There have been periods in my life when I went days without leaving the house because I was afraid I’d have a panic attack in public. When my anxiety is at its worst, I am isolated and unable to take care of myself, let alone my two sons. I spend all my mental and physical energy on trying to convince myself I’m okay.
I have several. The main thing when I’m having a panic attack is finding a way to calm my body down so I can reason mentally. It’s like putting on a life jacket when you’re struggling to stay afloat in turbulent water. Sometimes I’ll take a Xanax to bring my body to a place where I can logically tell myself the truth about what’s happening. I also go to a chiropractor regularly to reduce my neck pain and headaches, which has surprisingly helped with my anxiety.
But in my everyday life, even when I’m feeling stable, I try to address the root of my anxiety instead of covering it up with numbing agents all the time, which I’m tempted to do. I want to give my body and mind the tools they need to function healthily. That’s why I take medicine daily and go to therapy. I also use prayer and mindfulness to help my brain embrace the reality that, even though I’ll die one day, I’m alive right now. Finally, EMDR therapy, a type of therapy that moves traumatic memories to a different part of your brain, has also reduce my panic attacks and general anxiety immensely.

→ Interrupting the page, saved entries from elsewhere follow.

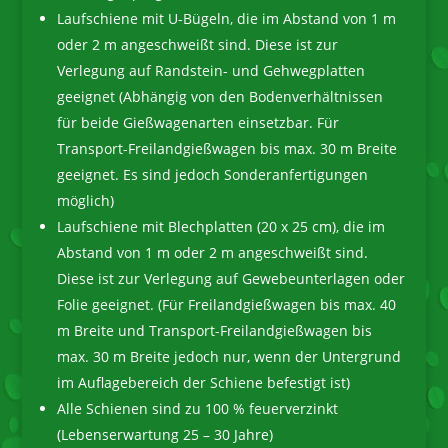
Laufschiene mit U-Bügeln, die im Abstand von 1 m
oder 2 m angeschweißt sind. Diese ist zur
Verlegung auf Randstein- und Gehwegplatten
geeignet (Abhängig von den Bodenverhältnissen
für beide Gießwagenarten einsetzbar. Für
Transport-Freilandgießwagen bis max. 30 m Breite
geeignet. Es sind jedoch Sonderanfertigungen
möglich)
Laufschiene mit Blechplatten (20 x 25 cm), die im
Abstand von 1 m oder 2 m angeschweißt sind.
Diese ist zur Verlegung auf Gewebeunterlagen oder
Folie geeignet. (Für Freilandgießwagen bis max. 40
m Breite und Transport-Freilandgießwagen bis
max. 30 m Breite jedoch nur, wenn der Untergrund
im Auflagebereich der Schiene befestigt ist)
Alle Schienen sind zu 100 % feuerverzinkt
(Lebenserwartung 25 – 30 Jahre)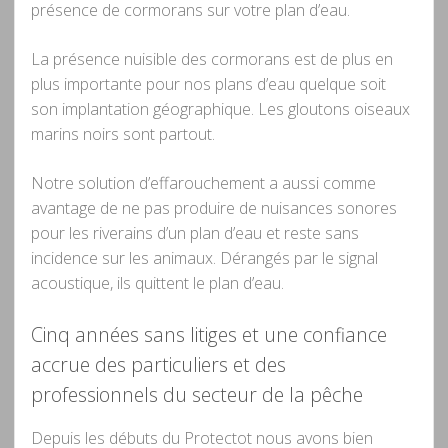
présence de cormorans sur votre plan d’eau.
La présence nuisible des cormorans est de plus en
plus importante pour nos plans d’eau quelque soit
son implantation géographique. Les gloutons oiseaux
marins noirs sont partout.
Notre solution d’effarouchement a aussi comme
avantage de ne pas produire de nuisances sonores
pour les riverains d’un plan d’eau et reste sans
incidence sur les animaux. Dérangés par le signal
acoustique, ils quittent le plan d’eau.
Cinq années sans litiges et une confiance
accrue des particuliers et des
professionnels du secteur de la pêche
Depuis les débuts du Protectot nous avons bien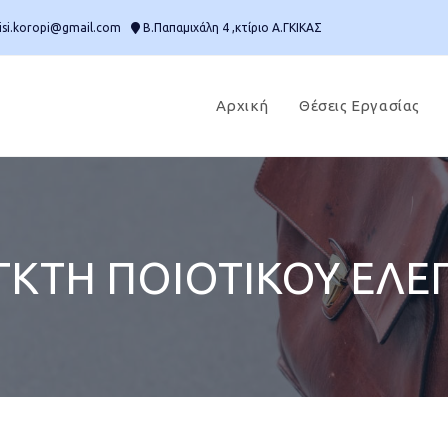
isi.koropi@gmail.com
Β.Παπαμιχάλη 4 ,κτίριο Α.ΓΚΙΚΑΣ
Αρχική
Θέσεις Εργασίας
ΓΚΤΗ ΠΟΙΟΤΙΚΟΥ ΕΛΕ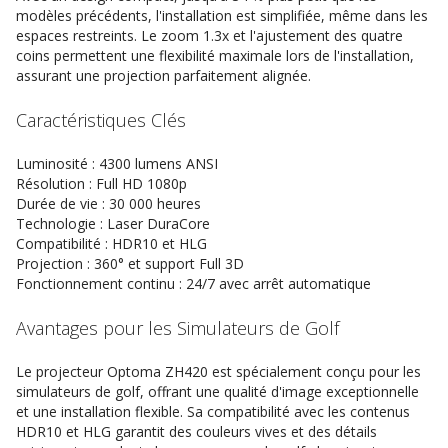
modèles précédents, l'installation est simplifiée, même dans les
espaces restreints. Le zoom 1.3x et l'ajustement des quatre
coins permettent une flexibilité maximale lors de l'installation,
assurant une projection parfaitement alignée.
Caractéristiques Clés
Luminosité : 4300 lumens ANSI
Résolution : Full HD 1080p
Durée de vie : 30 000 heures
Technologie : Laser DuraCore
Compatibilité : HDR10 et HLG
Projection : 360° et support Full 3D
Fonctionnement continu : 24/7 avec arrêt automatique
Avantages pour les Simulateurs de Golf
Le projecteur Optoma ZH420 est spécialement conçu pour les
simulateurs de golf, offrant une qualité d'image exceptionnelle
et une installation flexible. Sa compatibilité avec les contenus
HDR10 et HLG garantit des couleurs vives et des détails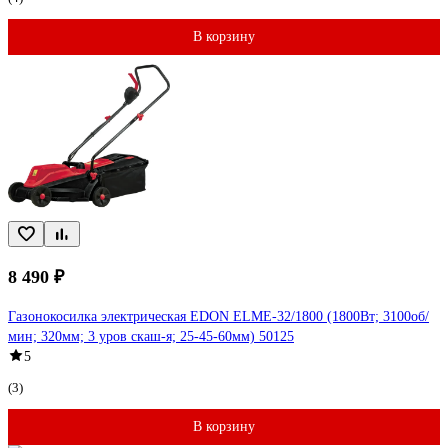
В корзину
8 490 ₽
Газонокосилка электрическая EDON ELME-32/1800 (1800Вт; 3100об/
мин; 320мм; 3 уров скаш-я; 25-45-60мм) 50125
5
(3)
В корзину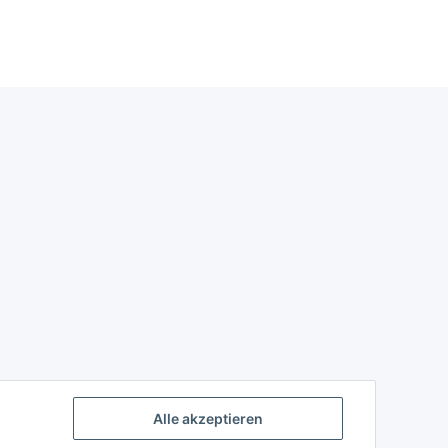
Alle akzeptieren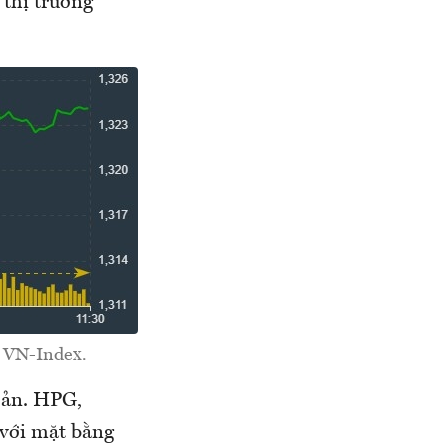
thị trường
o VN-Index.
oản. HPG,
 với mặt bằng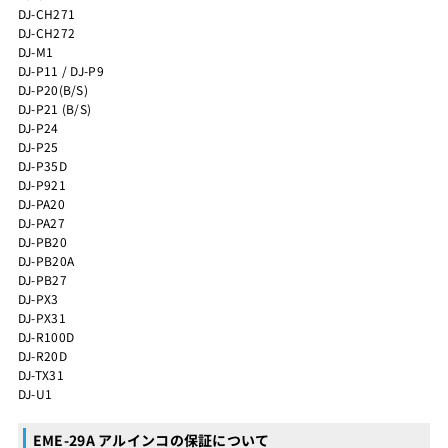
DJ-CH271
DJ-CH272
DJ-M1
DJ-P11 / DJ-P9
DJ-P20(B/S)
DJ-P21 (B/S)
DJ-P24
DJ-P25
DJ-P35D
DJ-P921
DJ-PA20
DJ-PA27
DJ-PB20
DJ-PB20A
DJ-PB27
DJ-PX3
DJ-PX31
DJ-R100D
DJ-R20D
DJ-TX31
DJ-U1
EME-29A アルインコの保証について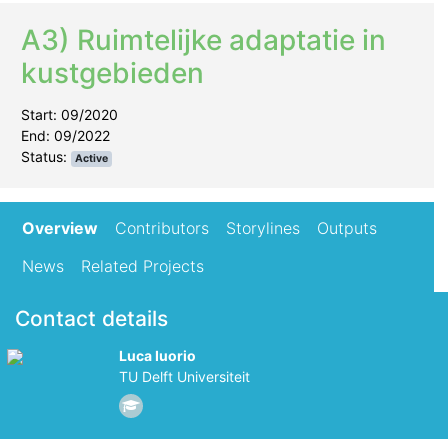
A3) Ruimtelijke adaptatie in
kustgebieden
Start: 09/2020
End: 09/2022
Status:
Active
Overview
Contributors
Storylines
Outputs
News
Related Projects
Contact details
Luca Iuorio
TU Delft Universiteit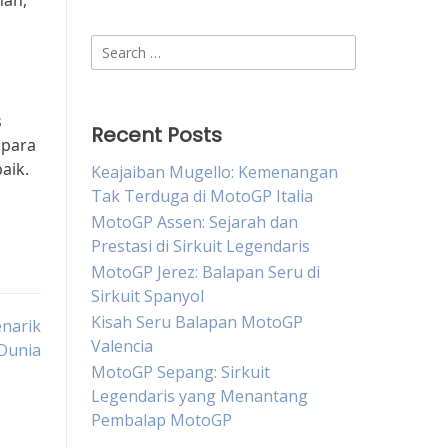
han,
Search
for:
s
Recent Posts
 para
aik.
Keajaiban Mugello: Kemenangan
Tak Terduga di MotoGP Italia
MotoGP Assen: Sejarah dan
Prestasi di Sirkuit Legendaris
MotoGP Jerez: Balapan Seru di
Sirkuit Spanyol
Kisah Seru Balapan MotoGP
narik
Valencia
Dunia
MotoGP Sepang: Sirkuit
Legendaris yang Menantang
Pembalap MotoGP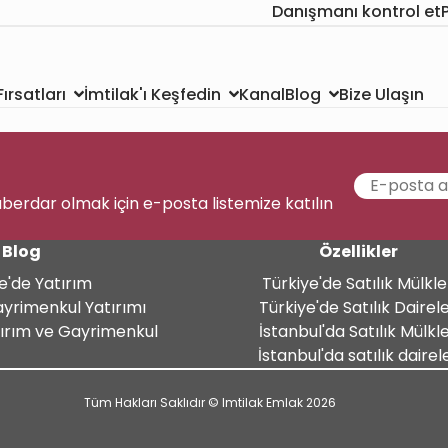
Danışmanı kontrol et
Kanal
Bize Ulaşın
ırsatları
İmtilak'ı Keşfedin
Blog
aberdar olmak için e-posta listemize katılın
Blog
Özellikler
e'de Yatırım
Türkiye'de Satılık Mülkle
ayrimenkul Yatırımı
Türkiye'de Satılık Dairel
tırım ve Gayrimenkul
İstanbul'da Satılık Mülkl
İstanbul'da satılık dairel
Tüm Hakları Saklıdır © Imtilak Emlak 2026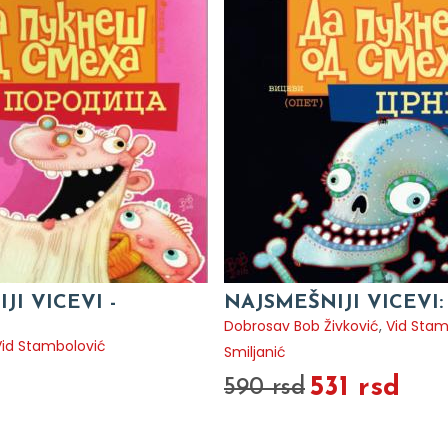
JI VICEVI -
NAJSMEŠNIJI VICEVI:
Dobrosav Bob Živković
,
Vid Stam
Vid Stambolović
Smiljanić
O
531 rsd
590 rsd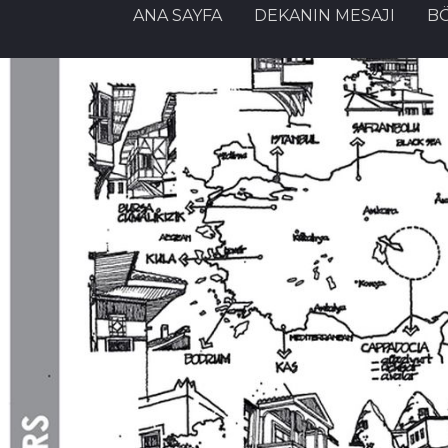
ANA SAYFA
DEKANIN MESAJI
B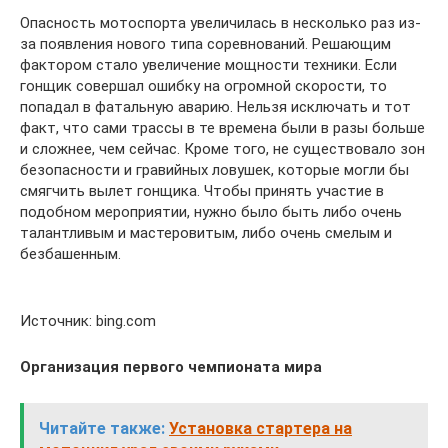
Опасность мотоспорта увеличилась в несколько раз из-
за появления нового типа соревнований. Решающим
фактором стало увеличение мощности техники. Если
гонщик совершал ошибку на огромной скорости, то
попадал в фатальную аварию. Нельзя исключать и тот
факт, что сами трассы в те времена были в разы больше
и сложнее, чем сейчас. Кроме того, не существовало зон
безопасности и гравийных ловушек, которые могли бы
смягчить вылет гонщика. Чтобы принять участие в
подобном мероприятии, нужно было быть либо очень
талантливым и мастеровитым, либо очень смелым и
безбашенным.
Источник: bing.com
Организация первого чемпионата мира
Читайте также:
Установка стартера на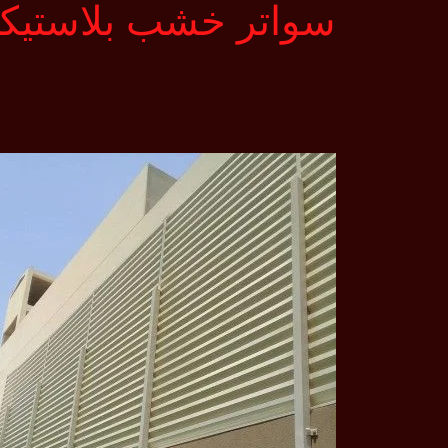
سواتر خشب بلاستيك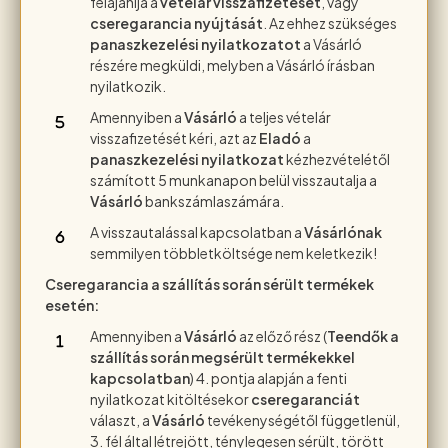
felajánlja a
vételár visszafizetését
, vagy
cseregarancia nyújtását
. Az ehhez szükséges
panaszkezelési nyilatkozatot
a Vásárló
részére megküldi, melyben a Vásárló írásban
nyilatkozik.
Amennyiben a
Vásárló
a teljes vételár
visszafizetését kéri, azt az
Eladó
a
panaszkezelési nyilatkozat
kézhezvételétől
számított 5 munkanapon belül visszautalja a
Vásárló
bankszámlaszámára.
A visszautalással kapcsolatban a
Vásárlónak
semmilyen többletköltsége nem keletkezik!
Cseregarancia a szállítás során sérült termékek
esetén:
Amennyiben a
Vásárló
az előző rész (
Teendők a
szállítás során megsérült termékekkel
kapcsolatban
) 4. pontja alapján a fenti
nyilatkozat kitöltésekor
cseregaranciát
választ, a
Vásárló
tevékenységétől függetlenül,
3. fél által létrejött, ténylegesen sérült, törött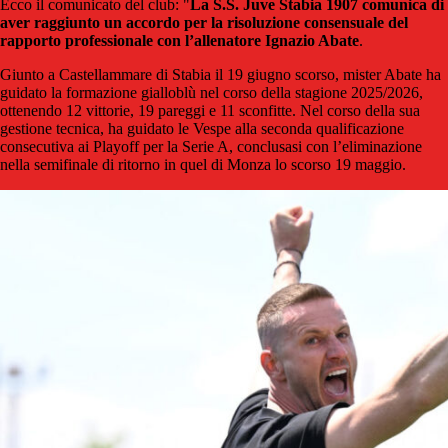
Ecco il comunicato del club: "
La S.S. Juve Stabia 1907 comunica di
aver raggiunto un accordo per la risoluzione consensuale del
rapporto professionale con l’allenatore Ignazio Abate
.
Giunto a Castellammare di Stabia il 19 giugno scorso, mister Abate ha
guidato la formazione gialloblù nel corso della stagione 2025/2026,
ottenendo 12 vittorie, 19 pareggi e 11 sconfitte. Nel corso della sua
gestione tecnica, ha guidato le Vespe alla seconda qualificazione
consecutiva ai Playoff per la Serie A, conclusasi con l’eliminazione
nella semifinale di ritorno in quel di Monza lo scorso 19 maggio.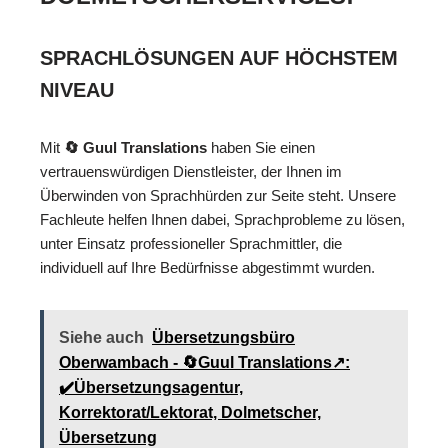
SPRACHLÖSUNGEN AUF HÖCHSTEM
NIVEAU
Mit
🔄 Guul Translations
haben Sie einen
vertrauenswürdigen Dienstleister, der Ihnen im
Überwinden von Sprachhürden zur Seite steht. Unsere
Fachleute helfen Ihnen dabei, Sprachprobleme zu lösen,
unter Einsatz professioneller Sprachmittler, die
individuell auf Ihre Bedürfnisse abgestimmt wurden.
Siehe auch
Übersetzungsbüro
Oberwambach - 🔄Guul Translations↗️:
✔️Übersetzungsagentur,
Korrektorat/Lektorat, Dolmetscher,
Übersetzung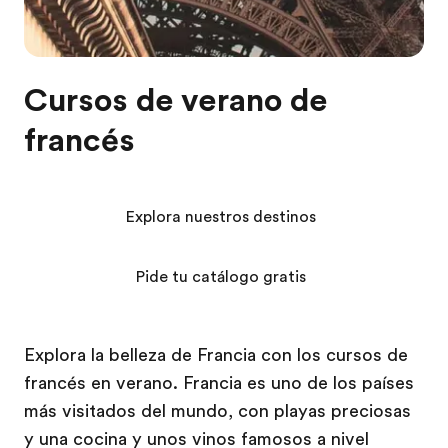
Cursos de verano de
francés
Explora nuestros destinos
Pide tu catálogo gratis
Explora la belleza de Francia con los cursos de
francés en verano. Francia es uno de los países
más visitados del mundo, con playas preciosas
y una cocina y unos vinos famosos a nivel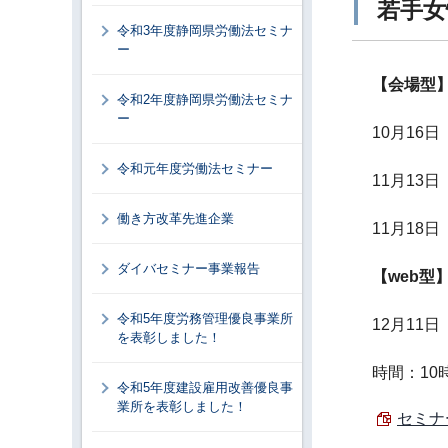
若手女
令和3年度静岡県労働法セミナ
ー
【会場型
令和2年度静岡県労働法セミナ
ー
10月16
令和元年度労働法セミナー
11月13
働き方改革先進企業
11月18
ダイバセミナー事業報告
【web型
令和5年度労務管理優良事業所
12月11
を表彰しました！
時間：10
令和5年度建設雇用改善優良事
業所を表彰しました！
セミナ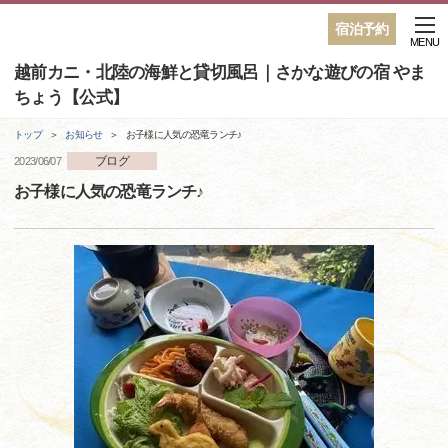
宿泊予約
MENU
越前カニ・北陸の海鮮と貸切風呂｜さかな遊びの宿 やま
ちょう【公式】
トップ
お知らせ
お子様に人気の恐竜ランチ♪
ブログ
2023/06/07
お子様に人気の恐竜ランチ♪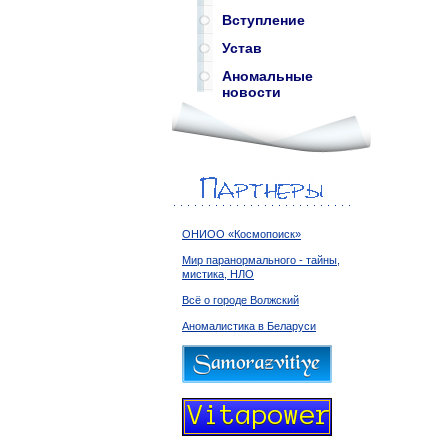
Вступление
Устав
Аномальные
новости
ОНИОО «Космопоиск»
Мир паранормального - тайны,
мистика, НЛО
Всё о городе Волжский
Аномалистика в Беларуси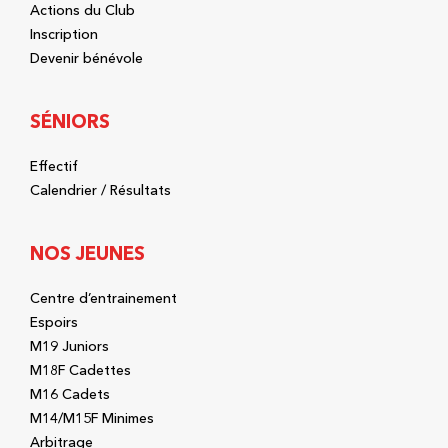
Actions du Club
Inscription
Devenir bénévole
SÉNIORS
Effectif
Calendrier / Résultats
NOS JEUNES
Centre d’entrainement
Espoirs
M19 Juniors
M18F Cadettes
M16 Cadets
M14/M15F Minimes
Arbitrage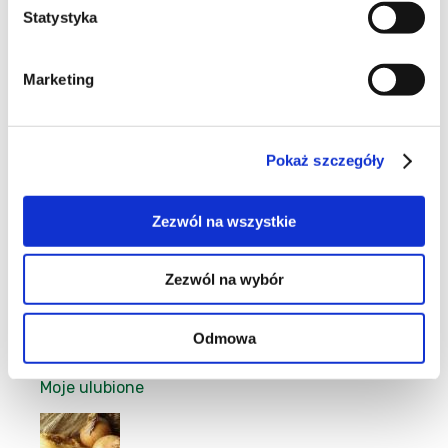
Statystyka
22
Marketing
Pokaż szczegóły
4
Zezwól na wszystkie
Zezwól na wybór
4
Odmowa
Moje ulubione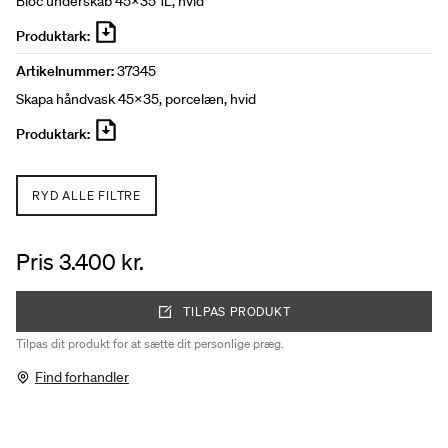
Bloc underskab 45x35 1L, hvid
Produktark:
Artikelnummer:
37345
Skapa håndvask 45x35, porcelæn, hvid
Produktark:
RYD ALLE FILTRE
Pris 3.400 kr.
TILPAS PRODUKT
Tilpas dit produkt for at sætte dit personlige præg.
Find forhandler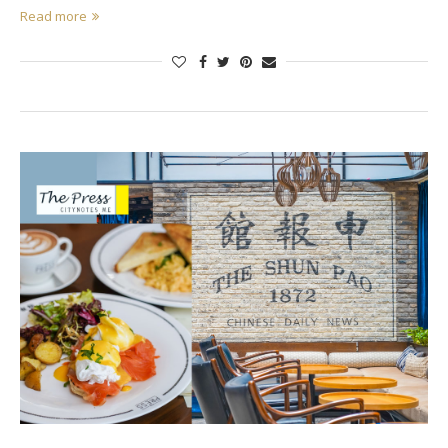
Read more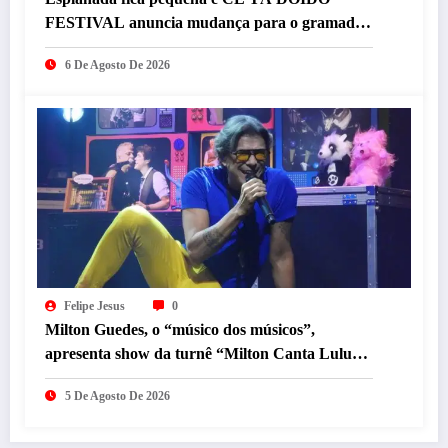
FESTIVAL anuncia mudança para o gramado
do Mineirão
6 De Agosto De 2026
Felipe Jesus
0
Milton Guedes, o “músico dos músicos”,
apresenta show da turnê “Milton Canta Lulu”
em BH
5 De Agosto De 2026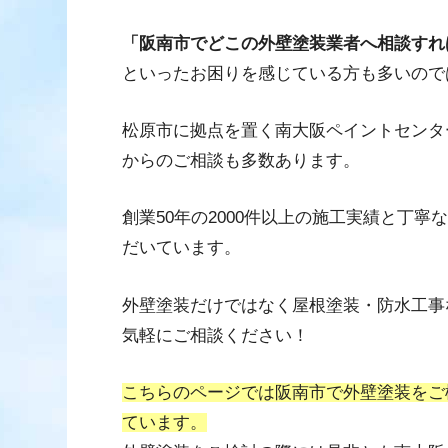
「阪南市でどこの外壁塗装業者へ相談すれ
といったお困りを感じている方も多いので
松原市に拠点を置く南大阪ペイントセンタ
からのご相談も多数あります。
創業50年の2000件以上の施工実績と丁
だいています。
外壁塗装だけではなく屋根塗装・防水工事
気軽にご相談ください！
こちらのページでは阪南市で外壁塗装をご
ています。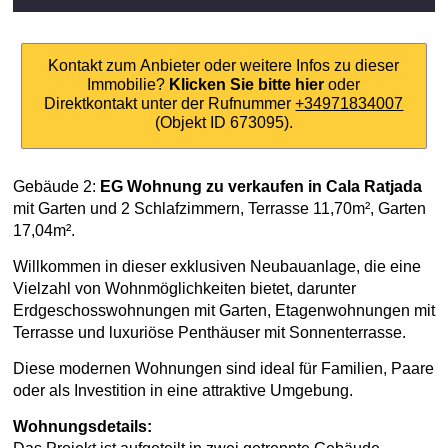
Kontakt zum Anbieter oder weitere Infos zu dieser
Immobilie?
Klicken Sie bitte hier
oder
Direktkontakt unter der Rufnummer
+34971834007
(Objekt ID 673095).
Gebäude 2:
EG Wohnung zu verkaufen in Cala Ratjada
mit Garten und 2 Schlafzimmern, Terrasse 11,70m², Garten
17,04m².
Willkommen in dieser exklusiven Neubauanlage, die eine
Vielzahl von Wohnmöglichkeiten bietet, darunter
Erdgeschosswohnungen mit Garten, Etagenwohnungen mit
Terrasse und luxuriöse Penthäuser mit Sonnenterrasse.
Diese modernen Wohnungen sind ideal für Familien, Paare
oder als Investition in eine attraktive Umgebung.
Wohnungsdetails: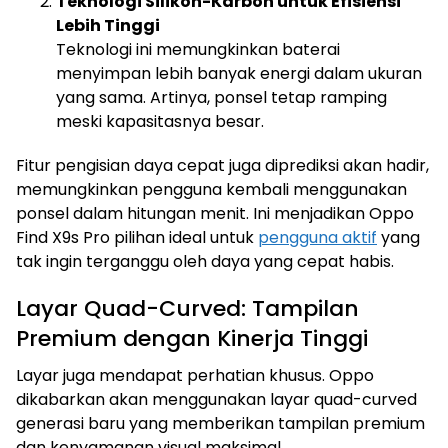
Teknologi Silikon-Karbon untuk Efisiensi
Lebih Tinggi
Teknologi ini memungkinkan baterai
menyimpan lebih banyak energi dalam ukuran
yang sama. Artinya, ponsel tetap ramping
meski kapasitasnya besar.
Fitur pengisian daya cepat juga diprediksi akan hadir,
memungkinkan pengguna kembali menggunakan
ponsel dalam hitungan menit. Ini menjadikan Oppo
Find X9s Pro pilihan ideal untuk
pengguna aktif
yang
tak ingin terganggu oleh daya yang cepat habis.
Layar Quad-Curved: Tampilan
Premium dengan Kinerja Tinggi
Layar juga mendapat perhatian khusus. Oppo
dikabarkan akan menggunakan layar quad-curved
generasi baru yang memberikan tampilan premium
dan kenyamanan visual maksimal.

Most of my friends and loved ones are really understanding, empathetic and helpful with my anxiety. The main thing I wish society understood is that it’s not something I can turn on and off, and there’s not always a logical “reason” for it. When I’m having a panic attack, the least helpful thing is to be asked what it’s about. What I need is empathy in those moments, not a well-meaning attempt to fix it.